Идея строительства под ключ некоего усредненного жилья для богатых кажется странной, и с трудом верится, что такой прецедент может существовать в природе. И все же, когда весной в Джексон-Хоул (Вайоминг) прилетают желтые славки, деревья все еще стоят голые, а на земле лежит снег. Но славки понимают по форме и цвету ивовых ветвей, что это подходящее для них место жительства. Аналогичным образом, когда ученые предлагают выросшим в неволе воробьиным овсянкам лиственные и хвойные ветви, те садятся на последние, инстинктивно воспринимая их как сигнал наличия естественной среды обитания.
Застройщик просто посылает богатым такие же сигналы: кабинеты из сучковатой ольхи вместо обычной ивы; итальянские столешницы из трехдюймового гранита вместо сосновых. Он как будто говорил о желтых славках, а не мультимиллионерах, когда произнес:
«Время – ценнейший ресурс для этих людей. Они просто хотят, чтобы все было готово. Так что это эмоциональная покупка. (Гнездитесь здесь и сейчас.) Кроме того, это безопасная инвестиционная стратегия. Сможете вы получить назад свои деньги? Еще как, даже с прибылью!»

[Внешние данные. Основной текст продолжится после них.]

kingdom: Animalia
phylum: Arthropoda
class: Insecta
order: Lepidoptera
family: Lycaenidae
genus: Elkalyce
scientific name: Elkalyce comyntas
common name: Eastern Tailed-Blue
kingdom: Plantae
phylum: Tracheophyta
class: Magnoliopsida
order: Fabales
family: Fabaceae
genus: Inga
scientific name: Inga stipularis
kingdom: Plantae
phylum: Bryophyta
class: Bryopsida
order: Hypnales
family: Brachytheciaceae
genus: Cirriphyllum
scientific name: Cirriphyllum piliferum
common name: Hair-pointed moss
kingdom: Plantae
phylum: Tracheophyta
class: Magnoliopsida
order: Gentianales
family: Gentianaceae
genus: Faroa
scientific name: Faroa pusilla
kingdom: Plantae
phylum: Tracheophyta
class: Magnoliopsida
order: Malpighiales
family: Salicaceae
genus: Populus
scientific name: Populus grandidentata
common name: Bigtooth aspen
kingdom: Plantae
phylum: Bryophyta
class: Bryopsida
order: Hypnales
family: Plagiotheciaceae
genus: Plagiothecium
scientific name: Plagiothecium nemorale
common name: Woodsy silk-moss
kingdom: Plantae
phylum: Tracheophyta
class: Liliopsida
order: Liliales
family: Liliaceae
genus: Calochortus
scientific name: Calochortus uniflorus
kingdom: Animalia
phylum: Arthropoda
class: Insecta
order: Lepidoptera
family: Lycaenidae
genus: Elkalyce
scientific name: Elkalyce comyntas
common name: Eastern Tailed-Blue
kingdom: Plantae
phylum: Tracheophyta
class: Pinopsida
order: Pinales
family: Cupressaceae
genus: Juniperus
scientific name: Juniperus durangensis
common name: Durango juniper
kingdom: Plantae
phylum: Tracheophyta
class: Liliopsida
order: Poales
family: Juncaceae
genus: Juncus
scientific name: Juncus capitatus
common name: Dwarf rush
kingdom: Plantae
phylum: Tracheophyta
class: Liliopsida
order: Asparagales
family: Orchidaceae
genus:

Как и другие животные, богачи выбирают место обитания, полагаясь на особые сигналы, в основном культурные, как, например, стоящий в углу концертный рояль Steinway или тот факт, что на той же улице живет кто-то из Фордов. Но важны и биологические сигналы (например, наличие воды, больших деревьев или хорошего обзора), корни которых уходят во времена первых людей, живших в саванне. Мы любим дома с видом на водоем, потому что это успокаивает нас так же, как когда-то близость водопоя. За отсутствием водоема мы стараемся окружить себя чистыми яркими поверхностями, потому что они напоминают блеск воды. (Стрекозы иногда попадаются на эту удочку и откладывают яйца на капот автомобиля вместо поверхности пруда.) Мы чувствуем себя комфортно рядом с ветвистыми деревьями, потому что наши предки ночевали на них, спасаясь от хищников. Вероятно, все мы руководствуемся одинаковыми сигналами при выборе места жительства. Однако лишь богатые люди могут получить то, к чему всех нас тянет.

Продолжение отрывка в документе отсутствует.